> **EXERCISE GOAL**:
Quote the text read from the material below, the stretch from the line containing "Sedací souprava Colesio Provedení: Pravá" through the line containing "33690.00 Kč", reproducing each line as it appears.

Dataset entries:
▽
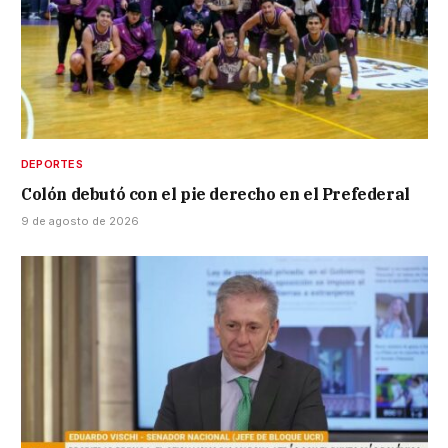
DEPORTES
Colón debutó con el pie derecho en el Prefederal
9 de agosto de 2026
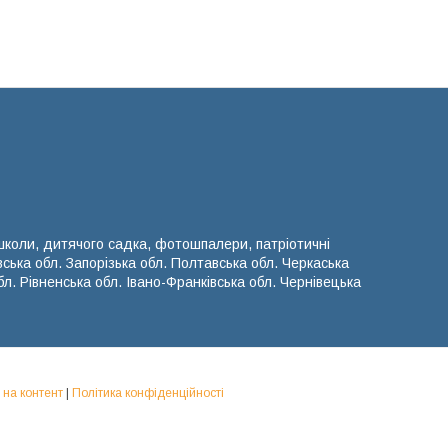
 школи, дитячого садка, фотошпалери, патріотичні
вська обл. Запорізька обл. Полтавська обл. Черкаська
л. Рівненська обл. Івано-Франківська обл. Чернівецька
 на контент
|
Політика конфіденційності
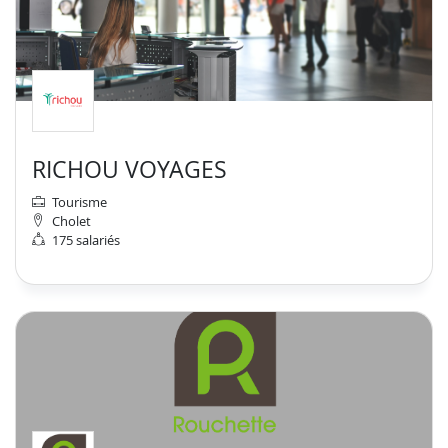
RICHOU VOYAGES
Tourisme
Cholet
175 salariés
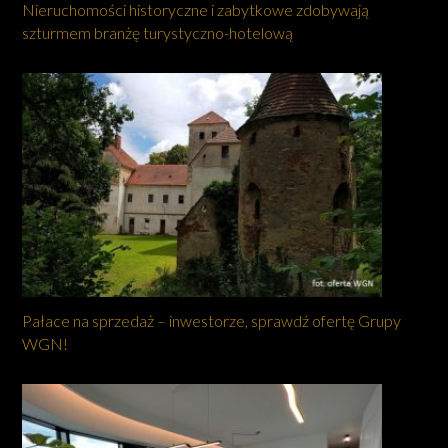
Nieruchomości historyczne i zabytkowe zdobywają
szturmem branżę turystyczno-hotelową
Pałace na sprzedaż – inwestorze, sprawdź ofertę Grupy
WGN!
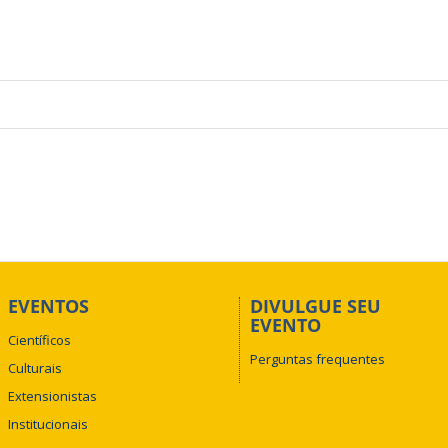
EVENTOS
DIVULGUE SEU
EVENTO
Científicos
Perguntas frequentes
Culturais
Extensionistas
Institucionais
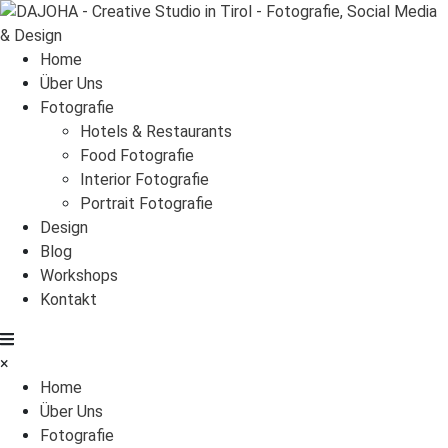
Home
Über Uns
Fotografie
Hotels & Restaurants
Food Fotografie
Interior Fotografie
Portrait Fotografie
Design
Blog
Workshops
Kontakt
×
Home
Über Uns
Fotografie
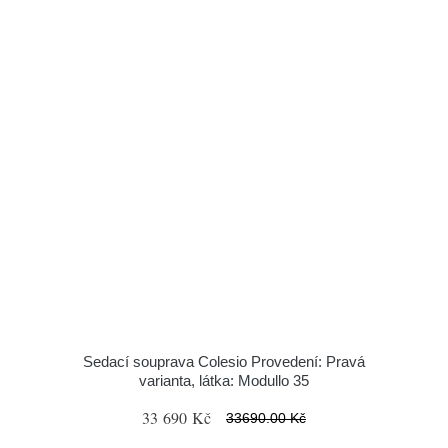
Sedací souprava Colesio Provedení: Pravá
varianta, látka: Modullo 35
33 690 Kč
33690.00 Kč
△
▽
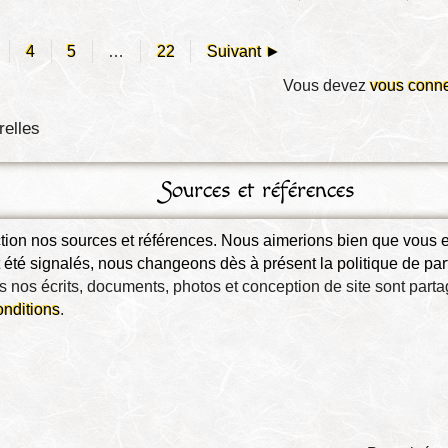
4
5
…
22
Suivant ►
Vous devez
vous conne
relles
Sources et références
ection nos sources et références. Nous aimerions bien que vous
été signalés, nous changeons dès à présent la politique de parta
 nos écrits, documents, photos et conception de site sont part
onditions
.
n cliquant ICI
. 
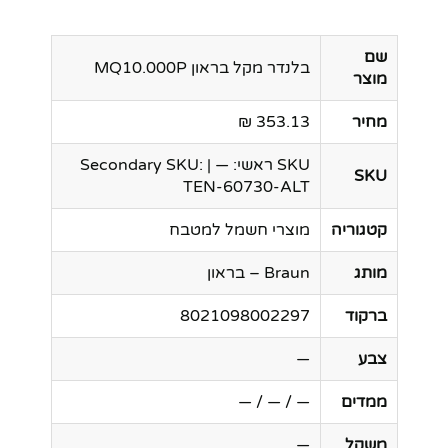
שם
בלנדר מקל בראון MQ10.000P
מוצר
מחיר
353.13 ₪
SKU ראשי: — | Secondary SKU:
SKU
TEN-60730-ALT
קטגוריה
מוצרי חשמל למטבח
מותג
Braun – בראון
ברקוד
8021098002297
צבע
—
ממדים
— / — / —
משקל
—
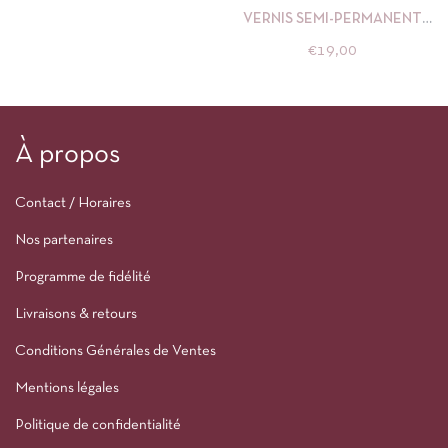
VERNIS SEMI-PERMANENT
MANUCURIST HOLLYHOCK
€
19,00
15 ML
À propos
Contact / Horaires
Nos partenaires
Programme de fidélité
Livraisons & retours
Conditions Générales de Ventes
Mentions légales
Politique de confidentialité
△
> **ANSWER AREA**:
Sedací souprava Colesio Provedení: Pravá
varianta, látka: Modullo 35
33 690 Kč
33690.00 Kč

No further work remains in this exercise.